LYRA (Lyman Alpha Radiometer) is the solar UV radiometer on board Proba-2, a European Space Agency technology demonstration satellite that was launched on November 2, 2009.

LYRA has been designed and manufactured by a Belgian-Swiss-German consortium (ROB-SIDC, PMOD/WRC, IMOMEC, CSL, MPS and BISA) with additional international collaborations (Japan, USA, Russia, and France). Jean-François Hochedez (ROB) is Principal Investigator, Yves Stockman (CSL) is Project Manager, and Werner Schmutz (PMOD) is Lead co-Investigator.

LYRA will monitor the Solar irradiance in four UV passbands. They have been chosen for their relevance to solar physics, aeronomy and Space Weather:
 the 115-125 nm Lyman-α channel,
 the 200-220 nm Herzberg continuum channel,
 the Aluminium filter channel (17-50 nm) including He II at 30.4 nm, and
 the Zirconium filter channel (1-20 nm).

(Excerpts from a spatial reasoning dataset)

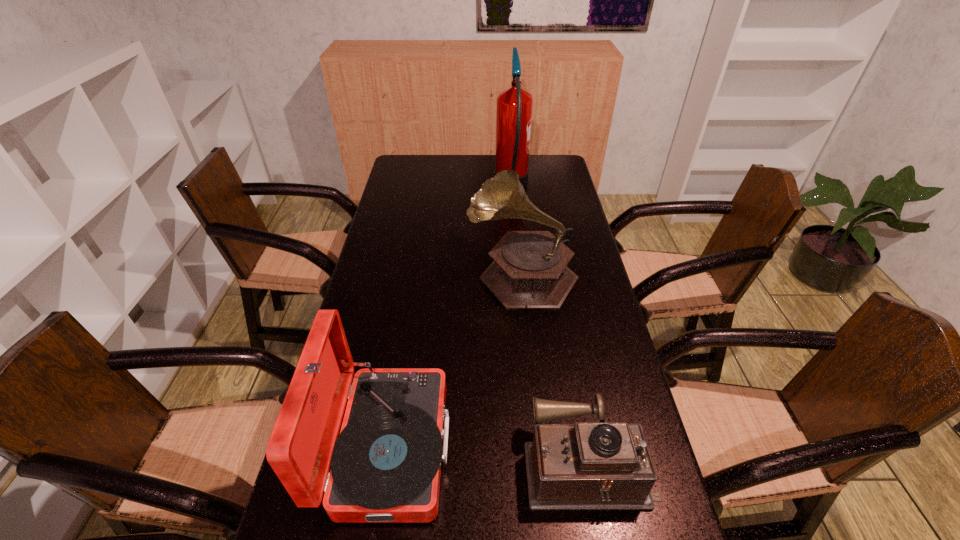
Where is `empty location between the leftmost phonograph_record and the shortest object`? The height and width of the screenshot is (540, 960). empty location between the leftmost phonograph_record and the shortest object is located at coordinates (489, 455).

This screenshot has height=540, width=960. What are the coordinates of `unoccupied position between the second farthest object and the leftmost object` in the screenshot? It's located at (455, 360).

The height and width of the screenshot is (540, 960). Find the location of `vacant space that is in between the farthest phonograph_record and the leftmost phonograph_record`. vacant space that is in between the farthest phonograph_record and the leftmost phonograph_record is located at coordinates (455, 360).

The height and width of the screenshot is (540, 960). In order to click on free space between the tallest object and the leftmost phonograph_record in this screenshot , I will do `click(450, 316)`.

The height and width of the screenshot is (540, 960). I want to click on free space between the tallest object and the leftmost phonograph_record, so click(450, 316).

You are a GUI agent. You are given a task and a screenshot of the screen. Output one action in this format:
    pyautogui.click(x=<x>, y=<y>)
    Task: Click on the free area in between the farthest object and the leftmost object
    
    Given the screenshot: What is the action you would take?
    coord(450,316)

Identify the location of vacant space that is in between the leftmost phonograph_record and the fire extinguisher. (450, 316).

The height and width of the screenshot is (540, 960). I want to click on free space between the shortest object and the second farthest object, so click(x=555, y=368).

Locate an element on the screen. This screenshot has height=540, width=960. empty space that is in between the farthest phonograph_record and the shortest phonograph_record is located at coordinates (555, 368).

The width and height of the screenshot is (960, 540). I want to click on object that can be found as the third closest to the tallest object, so click(600, 465).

# Set of tasks:
A - In the text on the LYRA radiometer, who is named Project Manager?
B - Carry on the description of the LYRA radiometer, picking up after its final listed channel.

# Solved problems:
A - Yves Stockman (CSL) is Project Manager.

B -
The Radiometric calibration of the instrument is traceable to Synchrotron source standards, Physikalisch-Technische Bundesanstalt (PTB) and National Institute of Standards and Technology (NIST). Its stability will be monitored by onboard calibration light sources (light-emitting diodes), which allow distinguishing between potential degradations of the detectors and filters. Additionally, a redundancy strategy contributes to the accuracy and the stability of the measurements. LYRA will benefit from wide bandgap detectors based on diamond: it will be the first space assessment of a pioneering UV detectors program. Diamond sensors make the instruments radiation-hard and solar-blind: their high bandgap energy makes them quasi-insensitive to visible light (see also references in Marchywka Effect). The SWAP extreme ultraviolet (EUV) imaging telescope will operate next to LYRA on Proba-2. Together, they will establish a high performance solar monitor for operational space weather nowcasting and research. LYRA demonstrates technologies important for future missions such as the ESA Solar Orbiter mission.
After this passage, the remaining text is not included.